▶ [Brano riportato]
****

L’influenza aviaria è arrivata anche tra le foche antartiche. Si tratta di una forma molto contagiosa che può minacciare uno degli ecosistemi più fragili del pianeta, infatti c’è preoccupazione riguardo la capacità del virus di adattarsi e infettare più facilmente mammiferi ed esseri umani. Gli scienziati che lavorano per l’Animal Plant Health Agency (Apha), agenzia britannica per la salute animale e vegetale, hanno rilevato la variante del virus H5N1 in campioni prelevati da elefanti morti e foche nell’isola sub-antartica della Georgia del Sud. Già dozzine di animali sono morti, mentre molti altri potrebbero essere deceduti in baie remote e in mare aperto.



Gli esperti del British Antarctic Survey hanno parlato di tragedia in corso, aggiungendo che si tratta di un «evento di mortalità di massa». Secondo gli scienziati, l’influenza aviaria è stata introdotta molto probabilmente da uccelli che migravano dal Sud America. «Dato che l’Antartide è un hotspot di biodiversità così unico e speciale, è triste e preoccupante vedere la diffusione della malattia ai mammiferi della regione», ha dichiarato il professor Ian Brown, direttore dei servizi scientifici dell’Apha.



INFLUENZA AVIARIA, TIMORI PER POTENZIALE ZOONOTICO DI DIFFUSIONE ALL’UOMO

La diffusione ai mammiferi del ceppo virulento H5N1, individuato per la prima volta nel pollame e negli uccelli selvatici nella primavera del 2021, solleva il timore che il virus stia iniziando ad adattarsi ai mammiferi, aumentando il suo potenziale zoonotico di diffusione all’uomo. Peraltro, il campionamento degli uccelli marini suggerisce anche che alcune specie particolarmente colpite dall’H5N1 hanno sviluppato una certa immunità al virus. Ashley Banyard, esperto di influenza aviaria presso l’Apha, come riportato dal Financial Times, ha dichiarato che l’équipe non ha riscontrato alcuna prova di adattamento tra le foche della Georgia del Sud, indicando che il virus non è stato trasmesso da foca a foca, ma piuttosto da uccelli scovati da queste ultime o attraverso la loro esposizione a escrementi di uccelli.

****

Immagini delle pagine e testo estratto
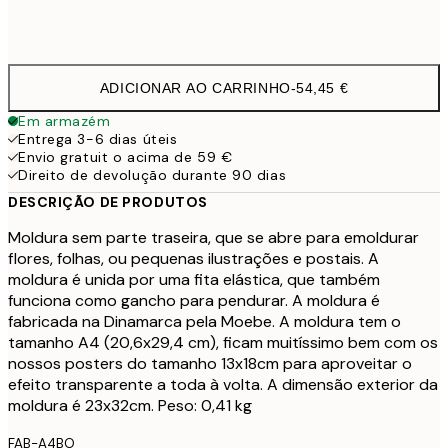
30x40 cm
76,4
ADICIONAR AO CARRINHO
-
54,45 €
Em armazém
Entrega 3-6 dias úteis
Envio gratuit o acima de 59 €
Direito de devolução durante 90 dias
DESCRIÇÃO DE PRODUTOS
Moldura sem parte traseira, que se abre para emoldurar
flores, folhas, ou pequenas ilustrações e postais. A
moldura é unida por uma fita elástica, que também
funciona como gancho para pendurar. A moldura é
fabricada na Dinamarca pela Moebe. A moldura tem o
tamanho A4 (20,6x29,4 cm), ficam muitíssimo bem com os
nossos posters do tamanho 13x18cm para aproveitar o
efeito transparente a toda à volta. A dimensão exterior da
moldura é 23x32cm. Peso: 0,41 kg
FAB-A4BO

****

▶ [Esercizi da svolgere]
1/ Secondo il brano sull'influenza aviaria, in quale isola sono stati prelevati i campioni in cui è stata rilevata la variante H5N1?
2/ Trascrivi senza modifiche il brano sull'influenza aviaria da "La diffusione ai" a "escrementi di uccelli.".
I documenti sono materiale a sé, distinto dal brano.

▶ [Risposte agli esercizi]
1/ Nell'isola sub-antartica della Georgia del Sud.

2/
La diffusione ai mammiferi del ceppo virulento H5N1, individuato per la prima volta nel pollame e negli uccelli selvatici nella primavera del 2021, solleva il timore che il virus stia iniziando ad adattarsi ai mammiferi, aumentando il suo potenziale zoonotico di diffusione all’uomo. Peraltro, il campionamento degli uccelli marini suggerisce anche che alcune specie particolarmente colpite dall’H5N1 hanno sviluppato una certa immunità al virus. Ashley Banyard, esperto di influenza aviaria presso l’Apha, come riportato dal Financial Times, ha dichiarato che l’équipe non ha riscontrato alcuna prova di adattamento tra le foche della Georgia del Sud, indicando che il virus non è stato trasmesso da foca a foca, ma piuttosto da uccelli scovati da queste ultime o attraverso la loro esposizione a escrementi di uccelli.